Dark Mode Favicons: Make a Favicon That Works in Light and Dark Themes

June 2026 · 4 min read

A client's site launched with a beautiful black logo. Looked great on the white header. Then I opened it at night with dark mode on — the favicon was completely invisible against the dark browser tab. Nobody had thought to test it. Here's how I fix this now for every project.

The Problem

Chrome, Firefox, and Safari all support system-level dark mode. When a user switches to dark mode, their browser tabs go dark too. If your favicon is a dark logo on a transparent background, it disappears. If it's a light logo, it disappears in light mode. You need both.

Solution 1: SVG with prefers-color-scheme

The cleanest approach — one SVG file that adapts automatically. Per MDN's prefers-color-scheme docs, SVG supports CSS media queries internally:

<svg xmlns="http://www.w3.org/2000/svg" viewBox="0 0 100 100">
  <style>
    .light { display: block; }
    .dark  { display: none; }
    @media (prefers-color-scheme: dark) {
      .light { display: none; }
      .dark  { display: block; }
    }
  </style>
  <rect class="light" fill="#111" .../>
  <rect class="dark"  fill="#fff" .../>
</svg>

Then reference it directly: <link rel="icon" href="/favicon.svg" type="image/svg+xml">. The browser handles the switching.

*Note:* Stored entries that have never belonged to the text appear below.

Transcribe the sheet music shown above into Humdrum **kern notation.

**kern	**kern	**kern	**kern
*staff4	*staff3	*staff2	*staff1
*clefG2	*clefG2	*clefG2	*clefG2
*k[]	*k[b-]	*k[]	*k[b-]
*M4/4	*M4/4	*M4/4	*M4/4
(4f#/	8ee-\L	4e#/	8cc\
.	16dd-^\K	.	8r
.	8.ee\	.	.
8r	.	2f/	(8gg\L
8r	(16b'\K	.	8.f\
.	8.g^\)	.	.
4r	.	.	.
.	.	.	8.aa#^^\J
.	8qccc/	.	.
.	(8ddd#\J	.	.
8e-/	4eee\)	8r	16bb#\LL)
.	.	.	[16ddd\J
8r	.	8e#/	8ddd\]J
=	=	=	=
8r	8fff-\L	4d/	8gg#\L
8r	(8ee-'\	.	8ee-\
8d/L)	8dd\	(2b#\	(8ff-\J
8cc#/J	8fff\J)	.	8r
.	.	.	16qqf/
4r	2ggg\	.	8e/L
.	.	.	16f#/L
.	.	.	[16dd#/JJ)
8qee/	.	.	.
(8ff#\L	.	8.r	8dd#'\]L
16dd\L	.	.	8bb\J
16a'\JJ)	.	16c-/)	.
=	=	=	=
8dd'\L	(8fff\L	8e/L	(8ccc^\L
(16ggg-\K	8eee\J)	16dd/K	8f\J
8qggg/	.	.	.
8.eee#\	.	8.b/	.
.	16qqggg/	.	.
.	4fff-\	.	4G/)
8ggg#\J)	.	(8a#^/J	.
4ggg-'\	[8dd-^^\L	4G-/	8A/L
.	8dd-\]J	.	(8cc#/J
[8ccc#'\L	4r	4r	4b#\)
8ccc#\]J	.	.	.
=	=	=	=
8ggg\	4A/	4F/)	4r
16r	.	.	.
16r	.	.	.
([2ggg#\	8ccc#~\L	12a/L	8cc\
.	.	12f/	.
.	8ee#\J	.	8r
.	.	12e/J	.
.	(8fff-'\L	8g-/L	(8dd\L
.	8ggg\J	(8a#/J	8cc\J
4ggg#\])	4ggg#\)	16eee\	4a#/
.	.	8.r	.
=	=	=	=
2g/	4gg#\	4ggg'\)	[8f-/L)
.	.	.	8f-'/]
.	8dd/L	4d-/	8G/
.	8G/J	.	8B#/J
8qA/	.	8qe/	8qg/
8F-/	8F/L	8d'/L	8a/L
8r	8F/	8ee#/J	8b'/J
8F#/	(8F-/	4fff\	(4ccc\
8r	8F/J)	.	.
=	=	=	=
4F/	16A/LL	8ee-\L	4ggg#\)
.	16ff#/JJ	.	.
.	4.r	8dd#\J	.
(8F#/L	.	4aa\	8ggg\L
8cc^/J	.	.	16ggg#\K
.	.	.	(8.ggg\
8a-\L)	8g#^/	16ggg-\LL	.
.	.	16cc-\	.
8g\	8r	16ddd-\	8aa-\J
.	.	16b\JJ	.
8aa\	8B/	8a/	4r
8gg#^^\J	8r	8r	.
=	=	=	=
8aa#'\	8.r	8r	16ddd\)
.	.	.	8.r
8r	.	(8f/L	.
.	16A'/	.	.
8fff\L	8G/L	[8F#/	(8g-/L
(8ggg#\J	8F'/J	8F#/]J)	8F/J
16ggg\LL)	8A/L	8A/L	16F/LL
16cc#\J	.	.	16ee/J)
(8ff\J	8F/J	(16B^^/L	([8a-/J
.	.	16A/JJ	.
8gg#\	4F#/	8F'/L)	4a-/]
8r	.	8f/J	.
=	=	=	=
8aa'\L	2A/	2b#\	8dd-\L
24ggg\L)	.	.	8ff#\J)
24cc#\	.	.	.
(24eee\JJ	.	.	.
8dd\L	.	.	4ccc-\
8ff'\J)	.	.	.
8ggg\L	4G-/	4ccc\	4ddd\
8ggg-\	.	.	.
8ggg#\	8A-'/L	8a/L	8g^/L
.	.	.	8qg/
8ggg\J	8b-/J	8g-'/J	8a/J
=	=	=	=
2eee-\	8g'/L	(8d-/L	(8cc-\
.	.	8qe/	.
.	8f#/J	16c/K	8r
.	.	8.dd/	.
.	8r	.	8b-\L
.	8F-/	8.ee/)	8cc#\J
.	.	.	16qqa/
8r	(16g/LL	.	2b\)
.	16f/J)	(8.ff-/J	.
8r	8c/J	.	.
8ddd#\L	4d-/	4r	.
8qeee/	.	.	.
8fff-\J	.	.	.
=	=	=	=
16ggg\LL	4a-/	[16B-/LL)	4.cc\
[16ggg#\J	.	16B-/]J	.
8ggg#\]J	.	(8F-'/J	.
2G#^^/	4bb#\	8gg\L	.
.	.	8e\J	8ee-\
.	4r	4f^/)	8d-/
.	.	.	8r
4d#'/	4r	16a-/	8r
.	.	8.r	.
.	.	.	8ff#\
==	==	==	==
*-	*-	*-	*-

I use this for all new projects where SVG favicons are acceptable.

Solution 2: Two PNGs + media attribute

For sites that need PNG fallbacks, declare two favicons with media queries in the <link> tag:

<link rel="icon" href="/favicon-light.png" media="(prefers-color-scheme: light)">
<link rel="icon" href="/favicon-dark.png" media="(prefers-color-scheme: dark)">

Generate both at GenFavicon — use a white background for light mode, a dark background for dark mode. Two downloads, two lines of HTML.

Solution 3: Transparent + Outline

The lazy solution that works 80% of the time: add a 1-2px contrasting outline to your favicon. A white logo with a thin black stroke is visible on both light and dark backgrounds. It's not perfect — the outline looks slightly harsh on small sizes — but it prevents the "invisible favicon" problem without any extra code.

What I Actually Use

For client sites in 2026, I default to the SVG approach. Browser support for SVG favicons is at 91% (CanIUse). For the remaining 9%, I add a single 32×32 PNG with a contrasting outline as fallback. Two files, three lines of HTML, works everywhere.